Having read the article on getting married in Slovakia (Culture Shock: Marriage - 'Making a Hell in Heaven's Despite'," Vol. 5 No. 8, March 1-7), your readers might like to know what happens if a Slovak girl decides to marry an Englishman in the UK.

The procedure is in fact very smooth and simple. All that the Slovak girl needs is her passport. An appointment is made for the couple to visit the local UK registry office and see the registrar. If the girl has brought with her the usual piles of papers and officially certified documents from Slovakia and presents them to the registrar, they will be very politely rejected as unnecessary. A wedding date is then agreed with the registrar and the formal interview is concluded. The time taken to complete the formalities is less than 15 minutes.

This can be a big shock to the Slovak partner.

The couple then has simply to turn up at the appointed time and bring with them two independent witnesses and pay the marriage ceremony fee.

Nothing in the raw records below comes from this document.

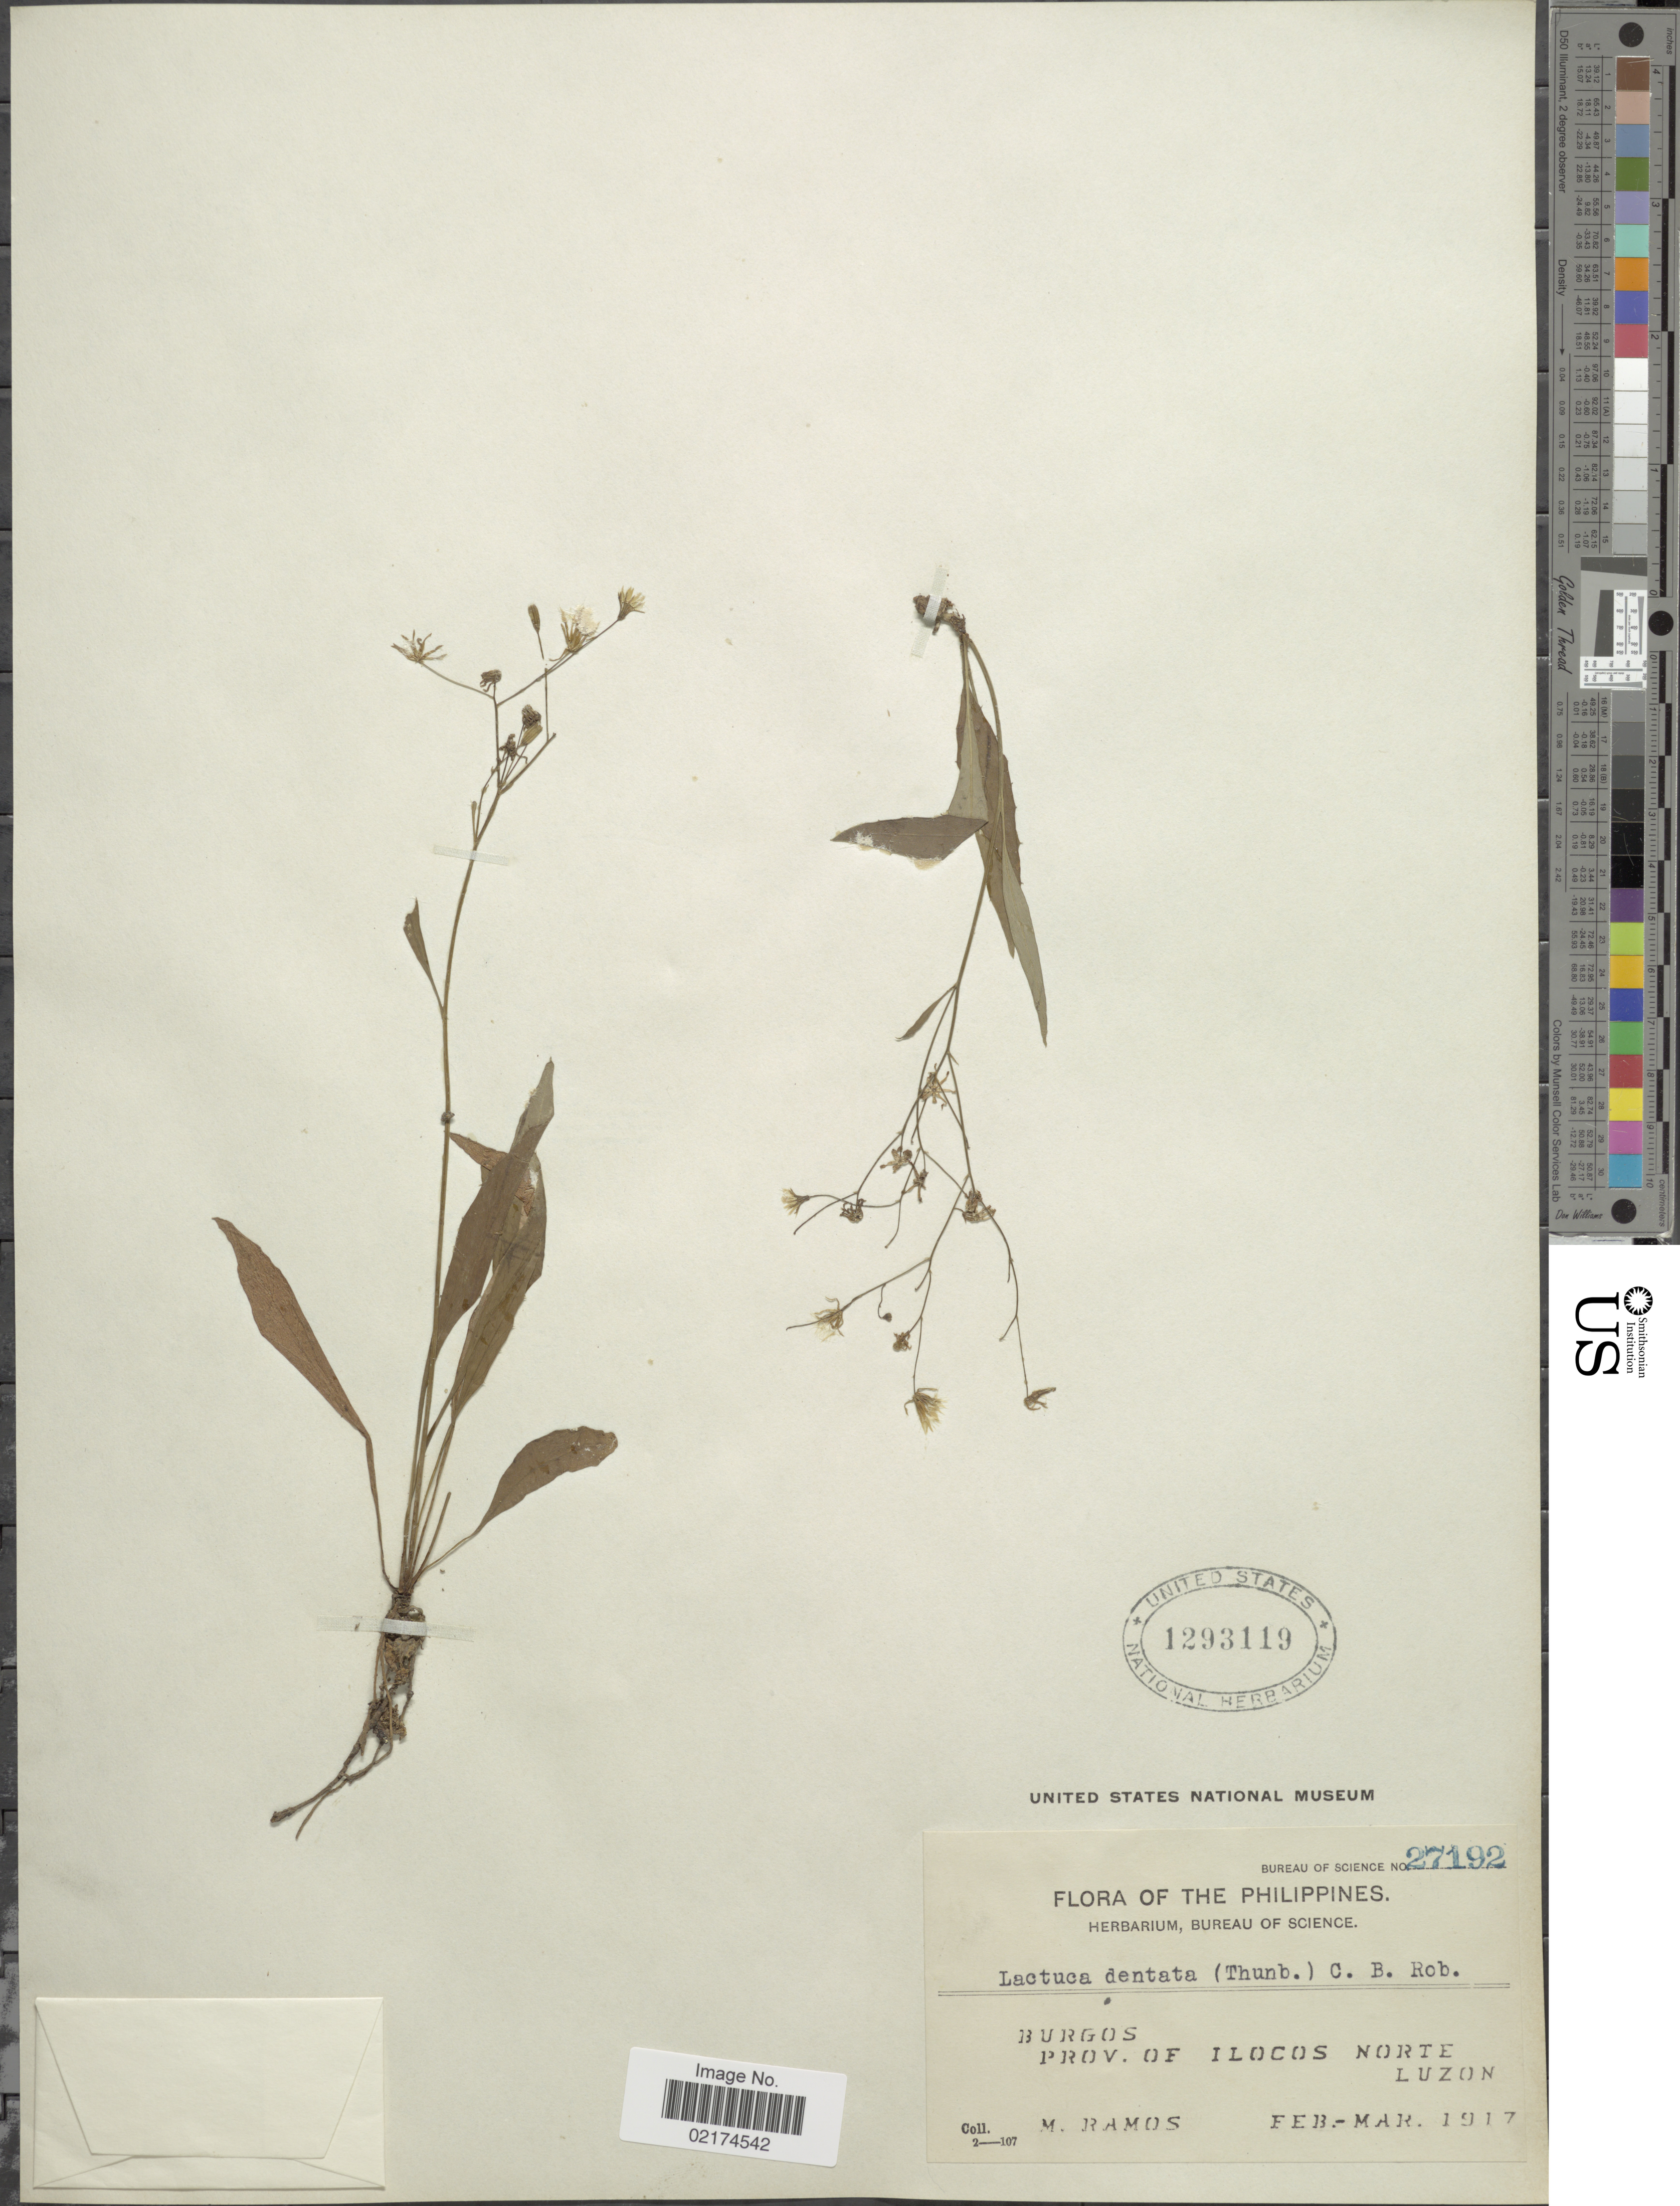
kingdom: Plantae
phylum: Tracheophyta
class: Magnoliopsida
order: Asterales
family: Asteraceae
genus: Ixeridium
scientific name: Ixeridium dentatum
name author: (Thunb.) Tzvelev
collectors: M. Ramos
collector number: Bureau Of Science 27192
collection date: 1917-02/1917-03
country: Philippines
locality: Burgos, Prov. of Ilocos Norte Luzon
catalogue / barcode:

If I could give some advice to any couples wishing to get married abroad and then return to live in Slovakia (even if they are both Slovak), it would be that they ask for at least five copies of the marriage certificate to be prepared by the registrar. It is cheaper to have these copies produced at the end of the ceremony than to order them at a later date.

Why five copies? Well, it's when the couple returns to Slovakia that the real marriage performance starts.

The marriage document dance is part of a larger burden of bureaucratic nonsense that represents a major stumbling block to foreign investment. It is apparently perfectly acceptable for Slovak-owned companies with the right connections to make billions of Slovak crowns disappear, not to pay any tax for several years, to have all-expenses-paid trips to the Bahamas etc. etc. But if an honest entrepreneur sets up a company and makes one error on an invoice, then the full might of the Slovak tax regime descends upon his head.

Perhaps this reality is reflected in the recent fall in the value of the Slovak currency.